Carry on the preview of forthcoming books from where it stops.
** Document extract follows **
The Hunting Party was Lucy Foley’s breakout debut. It’s followed by The Guest List (HarperCollins, February). For crime with a more literary bent, Chris Hammer’s Silver (Wildfire, January) should be terrific. Liz Moore’s Long Bright River (Hutchinson, January) centres on the murder of a sex worker in Philadelphia and is not to be missed.
No second-novel syndrome for Stuart Turton, with The Devil and the Dark Water (Bloomsbury, October), following his Sunday Times Bestseller, The Seven Deaths of Evelyn Hardcastle. Nor for Emma Jane Unsworth, with Adults (HarperCollins, January), about a woman in her 30s trying to be an adult, and her fortune-teller mum. Weather by Jenny Offill (Granta, February) is an intriguing one. Its protagonist answers mail for a doom-laden podcast, fielding questions from both sides of the political sphere, and questioning herself in the process.
Story collections always offer hidden gems, and Kathryn Scanlan’s The Dominant Animal (Daunt Books, March) comes recommended. Her spare, affecting pieces in Granta are a good primer.
I’m drawn to Kim Jiyoung, Born 1982 by Cho Nam-Joo (Scribner, February), about a young woman’s life in South Korea. It was a million-copy bestseller there, and provoked much controversy around feminist issues.
The next in the Skulduggery series, Seasons of War (HarperCollins, April) will keep younger readers rapt, and my YA spies recommend Malcolm Duffy’s Sofa Surfer (Zephyr, February), which deals with homelessness “with humour and heart”.
Choice: Uncanny Valley by Anna Wiener (Fourth Estate, January) looks at start-up culture through the lens of her own experience in Silicon Valley. It “charts the tech industry’s shift from self-appointed world saviour to democracy-endangering liability”. There’s an excerpt available to read online, which has me hooked.
The late, great journalist Deborah Orr leaves Motherwell (W&N, January) – a beautiful memoir about her relationship with her complicated mother. Carmen Maria Machado’s In the Dream House, a memoir about an abusive relationship, has already caused a stir.
Migration, democracy/fascism, ecology and technology are all major themes. The Rebel Girls series’ 100 Stories of Immigrant Women Who Changed the World (Rebel Girls, October), will donate $1 of each sale to the International Rescue Committee. Bestseller for 2019, The Secret Barrister, explores legal bias in Fake Law: the Truth about Justice in an Age of Lies (Picador, April).
** End of Document extract **
** Given information follows **
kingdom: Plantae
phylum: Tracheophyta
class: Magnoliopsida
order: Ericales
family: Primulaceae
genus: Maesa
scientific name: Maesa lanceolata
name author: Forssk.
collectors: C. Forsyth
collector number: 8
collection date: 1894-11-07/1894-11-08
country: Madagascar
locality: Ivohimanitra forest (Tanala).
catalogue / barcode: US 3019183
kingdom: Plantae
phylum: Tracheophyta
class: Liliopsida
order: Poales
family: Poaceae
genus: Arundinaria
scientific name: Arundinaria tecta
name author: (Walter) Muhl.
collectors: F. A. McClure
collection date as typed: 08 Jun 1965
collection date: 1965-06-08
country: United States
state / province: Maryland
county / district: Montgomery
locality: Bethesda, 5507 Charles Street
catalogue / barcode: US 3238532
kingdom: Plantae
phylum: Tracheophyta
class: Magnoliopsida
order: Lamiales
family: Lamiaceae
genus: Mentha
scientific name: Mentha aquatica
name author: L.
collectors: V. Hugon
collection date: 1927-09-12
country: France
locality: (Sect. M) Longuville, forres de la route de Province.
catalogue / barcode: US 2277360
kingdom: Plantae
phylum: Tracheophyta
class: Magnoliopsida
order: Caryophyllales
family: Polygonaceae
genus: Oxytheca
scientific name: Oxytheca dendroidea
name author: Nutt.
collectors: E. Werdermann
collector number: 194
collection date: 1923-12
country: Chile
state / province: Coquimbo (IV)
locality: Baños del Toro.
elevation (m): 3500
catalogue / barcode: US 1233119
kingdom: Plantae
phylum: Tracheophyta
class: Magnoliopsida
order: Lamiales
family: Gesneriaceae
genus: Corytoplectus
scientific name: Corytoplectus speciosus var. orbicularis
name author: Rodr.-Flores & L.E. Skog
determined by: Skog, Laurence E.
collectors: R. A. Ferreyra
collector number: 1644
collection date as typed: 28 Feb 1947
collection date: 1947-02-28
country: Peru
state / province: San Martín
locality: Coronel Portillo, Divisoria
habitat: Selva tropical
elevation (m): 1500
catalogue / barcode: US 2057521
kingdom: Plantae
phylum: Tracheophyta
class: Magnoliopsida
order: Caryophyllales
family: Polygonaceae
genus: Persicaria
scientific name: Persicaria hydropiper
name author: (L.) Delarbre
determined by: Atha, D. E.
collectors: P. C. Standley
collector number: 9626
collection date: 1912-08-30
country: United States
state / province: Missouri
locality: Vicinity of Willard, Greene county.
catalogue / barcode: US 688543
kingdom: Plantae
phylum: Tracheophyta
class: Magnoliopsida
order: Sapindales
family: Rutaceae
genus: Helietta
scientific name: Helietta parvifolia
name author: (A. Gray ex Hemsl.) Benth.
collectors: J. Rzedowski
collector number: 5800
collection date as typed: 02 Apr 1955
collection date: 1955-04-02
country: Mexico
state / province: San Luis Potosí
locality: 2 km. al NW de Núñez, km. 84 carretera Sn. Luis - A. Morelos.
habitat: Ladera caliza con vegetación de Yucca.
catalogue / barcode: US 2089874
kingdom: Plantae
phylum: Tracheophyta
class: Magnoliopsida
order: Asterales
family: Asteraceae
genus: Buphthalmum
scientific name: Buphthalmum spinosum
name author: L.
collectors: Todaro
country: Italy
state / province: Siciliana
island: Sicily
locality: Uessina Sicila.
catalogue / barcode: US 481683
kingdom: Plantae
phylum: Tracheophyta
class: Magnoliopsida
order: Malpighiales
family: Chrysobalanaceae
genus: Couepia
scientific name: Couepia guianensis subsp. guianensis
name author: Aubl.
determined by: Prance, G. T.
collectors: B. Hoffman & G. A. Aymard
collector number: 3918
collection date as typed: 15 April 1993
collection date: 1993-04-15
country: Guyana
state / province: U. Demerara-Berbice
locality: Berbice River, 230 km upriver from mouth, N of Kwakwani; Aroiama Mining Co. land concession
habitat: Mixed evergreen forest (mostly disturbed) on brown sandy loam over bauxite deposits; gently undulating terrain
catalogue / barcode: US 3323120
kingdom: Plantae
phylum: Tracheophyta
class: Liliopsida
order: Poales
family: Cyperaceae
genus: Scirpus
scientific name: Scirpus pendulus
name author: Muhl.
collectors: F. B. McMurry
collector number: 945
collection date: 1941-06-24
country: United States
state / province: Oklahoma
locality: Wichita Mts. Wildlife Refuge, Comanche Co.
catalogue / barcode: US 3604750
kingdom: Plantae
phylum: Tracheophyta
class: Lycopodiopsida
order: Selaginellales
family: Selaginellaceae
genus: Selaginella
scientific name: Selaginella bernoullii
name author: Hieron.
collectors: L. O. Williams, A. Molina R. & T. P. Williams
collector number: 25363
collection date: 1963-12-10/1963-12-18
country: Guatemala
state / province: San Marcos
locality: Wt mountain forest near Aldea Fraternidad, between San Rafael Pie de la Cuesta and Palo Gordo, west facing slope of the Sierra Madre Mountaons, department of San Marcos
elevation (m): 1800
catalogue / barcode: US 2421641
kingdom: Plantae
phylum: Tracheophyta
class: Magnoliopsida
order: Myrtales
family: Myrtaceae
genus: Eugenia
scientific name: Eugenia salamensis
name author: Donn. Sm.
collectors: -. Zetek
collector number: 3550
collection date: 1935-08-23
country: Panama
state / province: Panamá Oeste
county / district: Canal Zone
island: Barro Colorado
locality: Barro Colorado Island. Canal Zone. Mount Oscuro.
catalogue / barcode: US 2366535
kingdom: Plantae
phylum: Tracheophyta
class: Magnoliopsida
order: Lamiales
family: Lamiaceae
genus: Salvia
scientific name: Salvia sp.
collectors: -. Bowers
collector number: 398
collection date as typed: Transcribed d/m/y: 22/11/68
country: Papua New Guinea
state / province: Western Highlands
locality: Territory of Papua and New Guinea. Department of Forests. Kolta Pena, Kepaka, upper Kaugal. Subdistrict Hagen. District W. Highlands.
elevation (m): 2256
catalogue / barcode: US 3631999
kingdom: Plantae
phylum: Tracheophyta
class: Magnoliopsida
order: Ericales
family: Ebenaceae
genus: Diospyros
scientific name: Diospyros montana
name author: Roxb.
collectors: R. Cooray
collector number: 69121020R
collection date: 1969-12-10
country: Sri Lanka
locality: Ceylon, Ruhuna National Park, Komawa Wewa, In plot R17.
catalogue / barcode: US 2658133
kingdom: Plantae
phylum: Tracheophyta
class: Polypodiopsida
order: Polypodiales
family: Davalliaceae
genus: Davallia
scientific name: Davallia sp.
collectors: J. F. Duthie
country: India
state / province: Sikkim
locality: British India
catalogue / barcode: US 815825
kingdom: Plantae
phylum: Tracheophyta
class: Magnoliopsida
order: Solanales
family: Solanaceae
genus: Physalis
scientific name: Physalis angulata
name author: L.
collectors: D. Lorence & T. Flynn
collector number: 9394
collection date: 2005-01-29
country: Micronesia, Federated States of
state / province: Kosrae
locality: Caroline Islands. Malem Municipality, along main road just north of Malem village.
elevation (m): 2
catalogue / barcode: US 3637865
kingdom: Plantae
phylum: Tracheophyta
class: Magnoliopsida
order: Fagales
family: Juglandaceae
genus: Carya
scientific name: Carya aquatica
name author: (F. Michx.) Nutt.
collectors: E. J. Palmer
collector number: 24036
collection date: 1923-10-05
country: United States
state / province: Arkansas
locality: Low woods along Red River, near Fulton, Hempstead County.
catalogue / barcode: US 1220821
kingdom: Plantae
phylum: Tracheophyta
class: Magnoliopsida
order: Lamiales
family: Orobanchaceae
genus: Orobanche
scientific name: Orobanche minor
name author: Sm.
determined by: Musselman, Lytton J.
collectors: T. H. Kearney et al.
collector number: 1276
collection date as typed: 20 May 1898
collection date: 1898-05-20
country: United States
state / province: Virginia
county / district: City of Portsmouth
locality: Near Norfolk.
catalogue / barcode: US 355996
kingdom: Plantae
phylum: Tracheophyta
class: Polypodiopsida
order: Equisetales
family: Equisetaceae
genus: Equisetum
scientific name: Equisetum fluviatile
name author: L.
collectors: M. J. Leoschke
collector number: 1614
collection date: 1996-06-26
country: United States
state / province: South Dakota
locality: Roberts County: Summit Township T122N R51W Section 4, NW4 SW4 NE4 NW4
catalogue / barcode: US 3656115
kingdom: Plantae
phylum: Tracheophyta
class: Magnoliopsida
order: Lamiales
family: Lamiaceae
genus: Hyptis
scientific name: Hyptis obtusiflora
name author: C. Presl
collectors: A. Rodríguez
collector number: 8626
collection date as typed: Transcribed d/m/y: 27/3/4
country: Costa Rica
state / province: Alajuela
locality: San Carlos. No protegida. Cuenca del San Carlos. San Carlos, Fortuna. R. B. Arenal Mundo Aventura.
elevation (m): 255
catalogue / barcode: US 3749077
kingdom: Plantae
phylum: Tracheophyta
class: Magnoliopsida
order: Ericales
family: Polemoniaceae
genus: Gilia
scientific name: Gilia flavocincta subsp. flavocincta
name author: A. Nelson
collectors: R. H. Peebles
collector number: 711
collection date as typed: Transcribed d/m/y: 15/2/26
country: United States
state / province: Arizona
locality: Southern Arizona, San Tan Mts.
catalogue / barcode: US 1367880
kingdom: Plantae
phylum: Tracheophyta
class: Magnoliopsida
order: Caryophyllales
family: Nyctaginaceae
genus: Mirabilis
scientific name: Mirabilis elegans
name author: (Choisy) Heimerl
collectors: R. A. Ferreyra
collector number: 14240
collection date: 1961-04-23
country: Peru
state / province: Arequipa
** End of Given information **
Expected answer
Greta Thunberg’s family all contribute to Our House is on Fire: Scenes from a Family and a Planet in Crisis (Particular Books, March). You’re Not Listening by Kate Murphy (Harvill Secker, January) argues for the need to listen in our technology-seeped, eternally busy world. All mark the zeitgeist of the day.
Another family affair as Esther Safran Foer (mother of Jonathan) releases I Want You to Know We’re Still Here (HarperCollins, April), about being the sole survivor of the Holocaust in her family.
Giles Tremlett brings the first major history of the International Brigades in Today the Struggle: The International Brigades in the Spanish Civil War (Bloomsbury, October).
Nick Cave fans can look forward to Stranger than Kindness (Canongate, March) featuring original artwork, handwritten lyrics, commentary and meditations.
Sarah M Broom’s The Yellow House won this year’s US National Book Award and is a memoir that examines “the seeping rot of inequality.”
Morality by Jonathan Sacks (Hodder & Stoughton, March) examines our period of cultural climate change, while Capital and Ideology follows Thomas Piketty’s prominent Capital in the Twenty-First Century and looks to provide insight on contemporary economics.
Olivia Laing’s writing is fluid, experimental and frankly breath taking. I can’t wait for her essay collection, Funny Weather: Art in an Emergency (Picador, April). Lastly, I was delighted to see Leïla Slimani back, with Sex and Lies (Faber, February), essays exploring the cultural and philosophical impact of oppression in Morocco.